**Aim of the task:** For the records that follow, restate each one word for word and leave the images behind.
Available data Start Marker
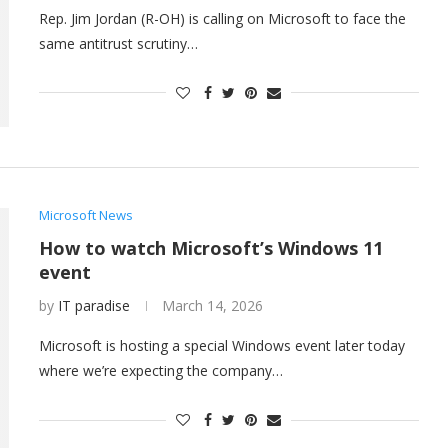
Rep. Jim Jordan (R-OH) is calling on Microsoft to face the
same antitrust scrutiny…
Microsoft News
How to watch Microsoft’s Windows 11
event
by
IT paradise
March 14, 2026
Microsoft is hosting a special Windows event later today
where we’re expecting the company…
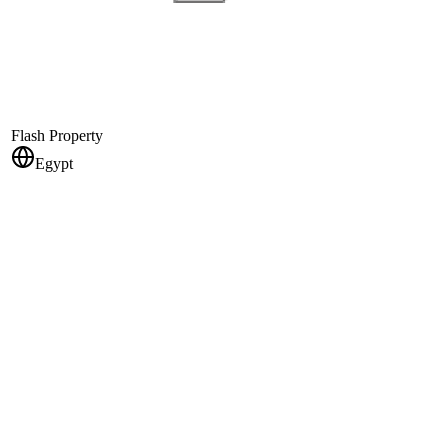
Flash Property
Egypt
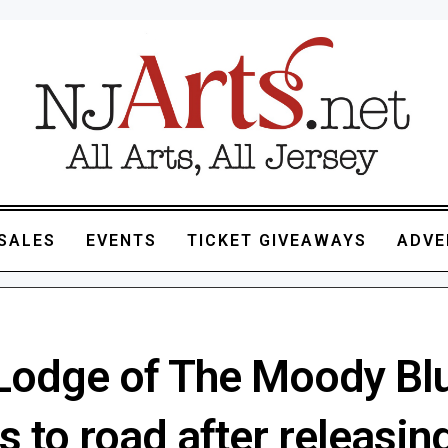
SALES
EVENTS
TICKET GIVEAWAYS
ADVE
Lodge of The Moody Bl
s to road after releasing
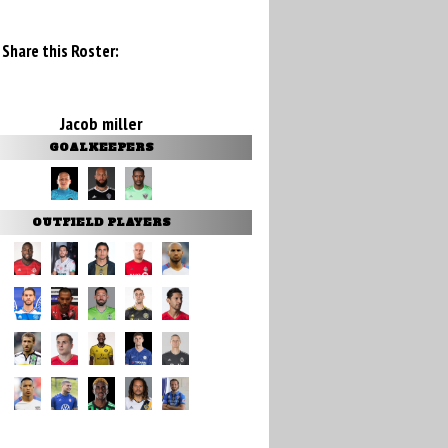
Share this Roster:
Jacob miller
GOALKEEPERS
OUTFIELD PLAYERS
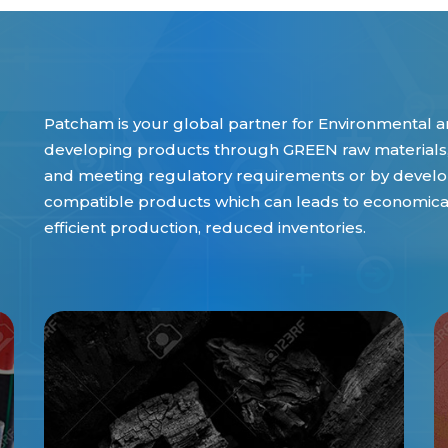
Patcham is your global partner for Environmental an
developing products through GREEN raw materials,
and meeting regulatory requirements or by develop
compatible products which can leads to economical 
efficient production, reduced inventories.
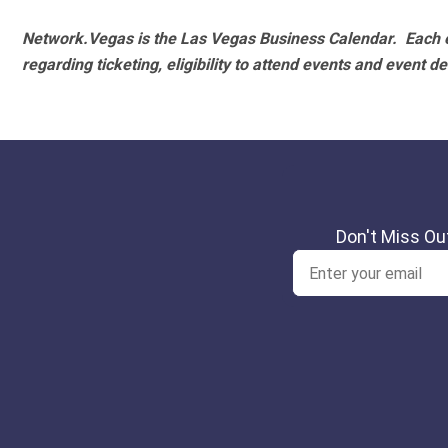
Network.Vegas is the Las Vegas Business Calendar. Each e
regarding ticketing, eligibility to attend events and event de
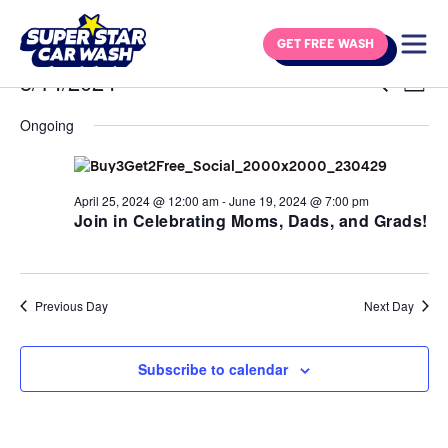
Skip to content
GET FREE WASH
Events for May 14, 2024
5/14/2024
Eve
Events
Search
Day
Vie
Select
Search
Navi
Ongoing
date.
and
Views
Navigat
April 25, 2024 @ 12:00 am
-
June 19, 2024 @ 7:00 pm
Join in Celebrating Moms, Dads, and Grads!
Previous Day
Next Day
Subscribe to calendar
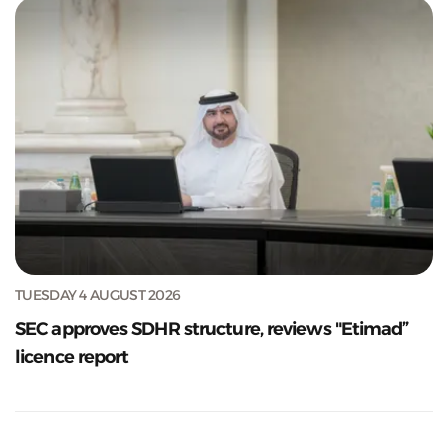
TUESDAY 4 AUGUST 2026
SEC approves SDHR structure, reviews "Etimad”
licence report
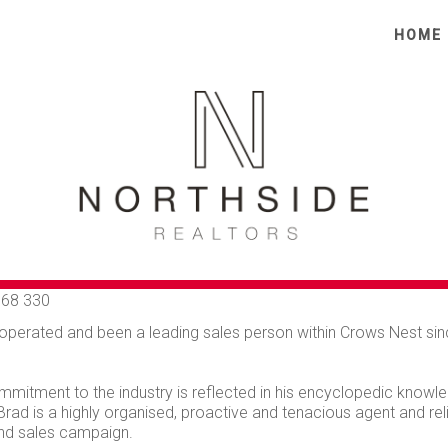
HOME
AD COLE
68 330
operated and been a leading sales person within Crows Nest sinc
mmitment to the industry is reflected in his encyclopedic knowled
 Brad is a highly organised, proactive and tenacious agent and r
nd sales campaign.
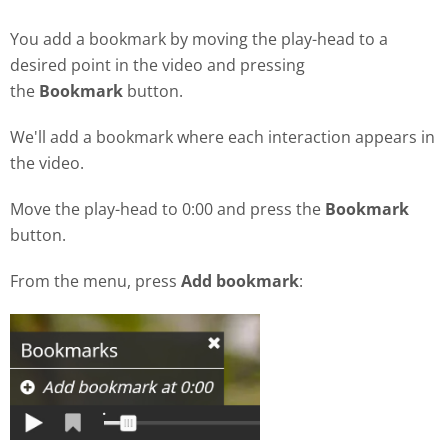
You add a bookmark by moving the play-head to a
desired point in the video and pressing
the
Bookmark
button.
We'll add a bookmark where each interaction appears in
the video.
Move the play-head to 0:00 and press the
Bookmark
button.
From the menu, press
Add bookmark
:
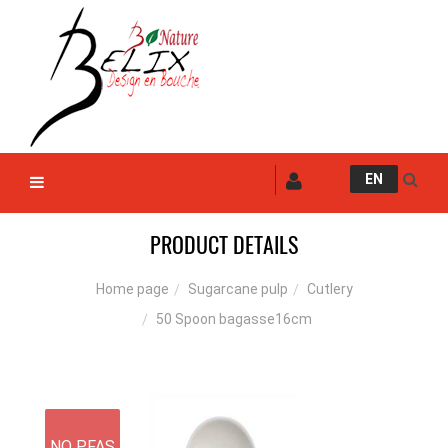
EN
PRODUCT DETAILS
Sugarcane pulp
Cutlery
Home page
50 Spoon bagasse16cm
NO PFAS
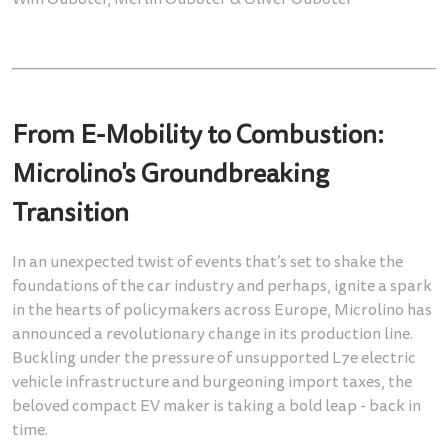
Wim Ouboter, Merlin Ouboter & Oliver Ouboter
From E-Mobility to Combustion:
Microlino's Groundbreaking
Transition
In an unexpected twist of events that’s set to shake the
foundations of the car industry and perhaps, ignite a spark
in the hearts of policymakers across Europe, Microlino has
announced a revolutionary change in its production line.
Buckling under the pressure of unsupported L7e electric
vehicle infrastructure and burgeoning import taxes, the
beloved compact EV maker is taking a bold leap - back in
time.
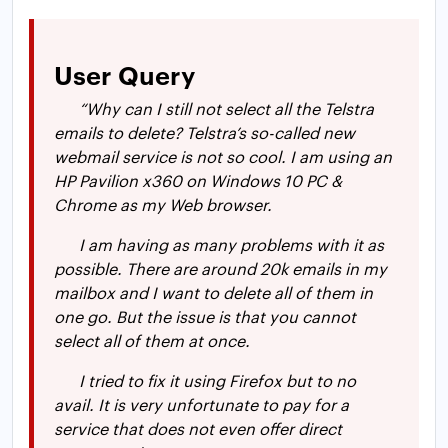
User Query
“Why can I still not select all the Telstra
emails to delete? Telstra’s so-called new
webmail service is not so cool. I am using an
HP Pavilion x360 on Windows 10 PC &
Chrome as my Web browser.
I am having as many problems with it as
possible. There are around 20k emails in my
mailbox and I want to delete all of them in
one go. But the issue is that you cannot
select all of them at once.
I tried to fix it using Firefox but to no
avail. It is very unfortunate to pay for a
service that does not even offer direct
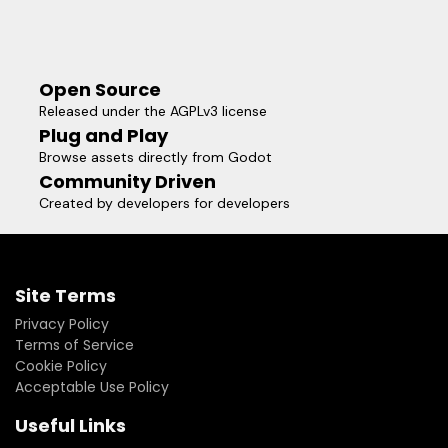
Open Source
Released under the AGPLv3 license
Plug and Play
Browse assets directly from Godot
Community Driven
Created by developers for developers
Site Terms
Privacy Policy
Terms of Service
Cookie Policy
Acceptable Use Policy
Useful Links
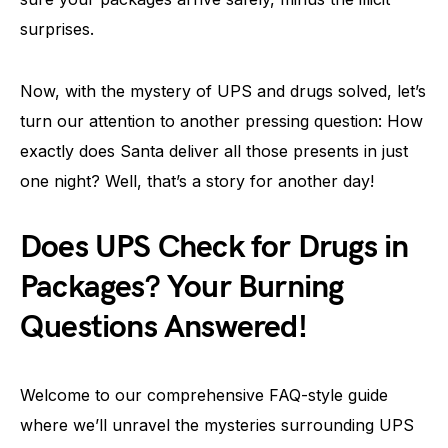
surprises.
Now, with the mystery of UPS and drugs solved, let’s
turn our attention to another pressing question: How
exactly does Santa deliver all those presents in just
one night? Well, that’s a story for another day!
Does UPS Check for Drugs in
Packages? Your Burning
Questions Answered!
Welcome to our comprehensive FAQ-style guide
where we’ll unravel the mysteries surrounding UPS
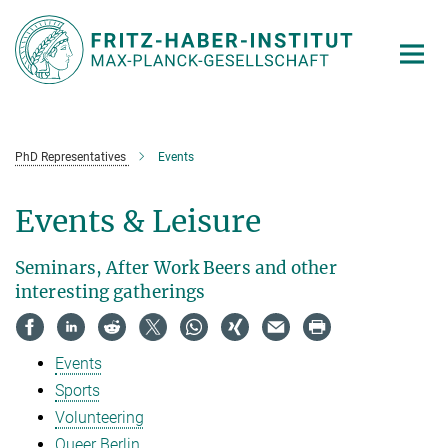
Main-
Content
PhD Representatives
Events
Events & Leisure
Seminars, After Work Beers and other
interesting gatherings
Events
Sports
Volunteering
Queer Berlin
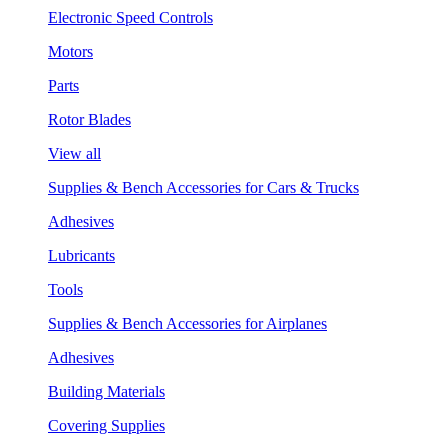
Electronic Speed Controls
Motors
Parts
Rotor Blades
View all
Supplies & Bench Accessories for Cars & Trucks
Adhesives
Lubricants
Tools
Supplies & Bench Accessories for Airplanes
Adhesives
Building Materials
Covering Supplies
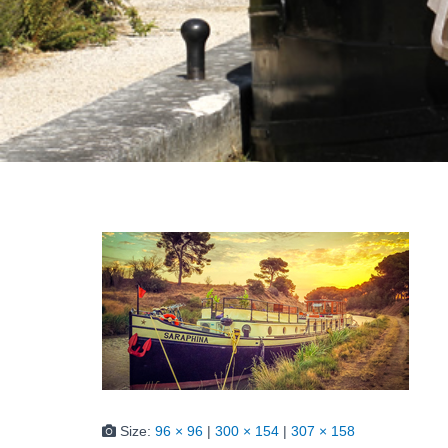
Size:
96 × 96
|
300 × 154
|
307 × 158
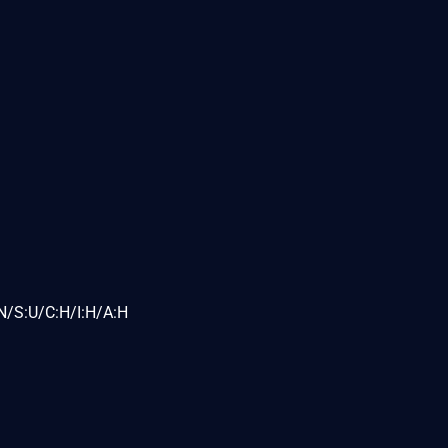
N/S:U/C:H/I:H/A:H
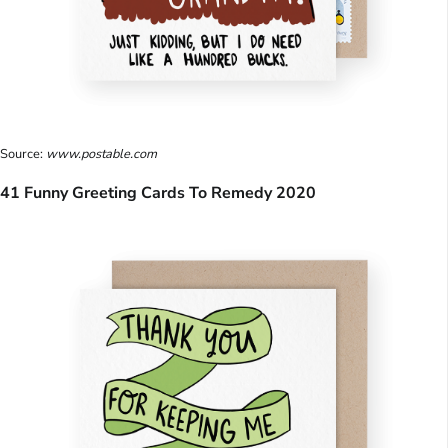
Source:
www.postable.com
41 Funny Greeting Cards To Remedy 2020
Available data End Marker
**Finished exercise:**
Rep. Jim Jordan (R-OH) is calling on Microsoft to face the
same antitrust scrutiny…
Microsoft News
How to watch Microsoft’s Windows 11
event
by
IT paradise
March 14, 2026
Microsoft is hosting a special Windows event later today
where we’re expecting the company…
Flash Property
Egypt
SALES
EVENTS
TICKET GIVEAWAYS
ADVE
Lodge of The Moody Bl
s to road after releasing
Share this Roster:
Jacob miller
GOALKEEPERS
OUTFIELD PLAYERS
Patcham is your global partner for Environmental an
developing products through GREEN raw materials,
and meeting regulatory requirements or by develop
compatible products which can leads to economical 
efficient production, reduced inventories.
Network.Vegas is the Las Vegas Business Calendar. Each e
regarding ticketing, eligibility to attend events and event de
Skip to content
GET FREE WASH
Events for May 14, 2024
5/14/2024
Eve
Events
Search
Day
Vie
Select
Search
Navi
Ongoing
date.
and
Views
Navigat
April 25, 2024 @ 12:00 am
-
June 19, 2024 @ 7:00 pm
Join in Celebrating Moms, Dads, and Grads!
Previous Day
Next Day
Subscribe to calendar
TUESDAY 4 AUGUST 2026
SEC approves SDHR structure, reviews "Etimad”
licence report
HOME
AD COLE
68 330
operated and been a leading sales person within Crows Nest sinc
mmitment to the industry is reflected in his encyclopedic knowled
 Brad is a highly organised, proactive and tenacious agent and r
nd sales campaign.
You add a bookmark by moving the play-head to a
desired point in the video and pressing
the
Bookmark
button.
We'll add a bookmark where each interaction appears in
the video.
Move the play-head to 0:00 and press the
Bookmark
button.
From the menu, press
Add bookmark
:
EN
PRODUCT DETAILS
Sugarcane pulp
Cutlery
Home page
50 Spoon bagasse16cm
NO PFAS
Wim Ouboter, Merlin Ouboter & Oliver Ouboter
From E-Mobility to Combustion:
Microlino's Groundbreaking
Transition
In an unexpected twist of events that’s set to shake the
foundations of the car industry and perhaps, ignite a spark
in the hearts of policymakers across Europe, Microlino has
announced a revolutionary change in its production line.
Buckling under the pressure of unsupported L7e electric
vehicle infrastructure and burgeoning import taxes, the
beloved compact EV maker is taking a bold leap - back in
time.
User Query
“Why can I still not select all the Telstra
emails to delete? Telstra’s so-called new
webmail service is not so cool. I am using an
HP Pavilion x360 on Windows 10 PC &
Chrome as my Web browser.
I am having as many problems with it as
possible. There are around 20k emails in my
mailbox and I want to delete all of them in
one go. But the issue is that you cannot
select all of them at once.
I tried to fix it using Firefox but to no
avail. It is very unfortunate to pay for a
service that does not even offer direct
Open Source
Released under the AGPLv3 license
Plug and Play
Browse assets directly from Godot
Community Driven
Created by developers for developers
Site Terms
Privacy Policy
Terms of Service
Cookie Policy
Acceptable Use Policy
Useful Links
surprises.
Now, with the mystery of UPS and drugs solved, let’s
turn our attention to another pressing question: How
exactly does Santa deliver all those presents in just
one night? Well, that’s a story for another day!
Does UPS Check for Drugs in
Packages? Your Burning
Questions Answered!
Welcome to our comprehensive FAQ-style guide
where we’ll unravel the mysteries surrounding UPS
Main-
Content
PhD Representatives
Events
Events & Leisure
Seminars, After Work Beers and other
interesting gatherings
Events
Sports
Volunteering
Queer Berlin
Electronic Speed Controls
Motors
Parts
Rotor Blades
View all
Supplies & Bench Accessories for Cars & Trucks
Adhesives
Lubricants
Tools
Supplies & Bench Accessories for Airplanes
Adhesives
Building Materials
Covering Supplies
Size:
96 × 96
|
300 × 154
|
307 × 158
N/S:U/C:H/I:H/A:H
Source:
www.postable.com
41 Funny Greeting Cards To Remedy 2020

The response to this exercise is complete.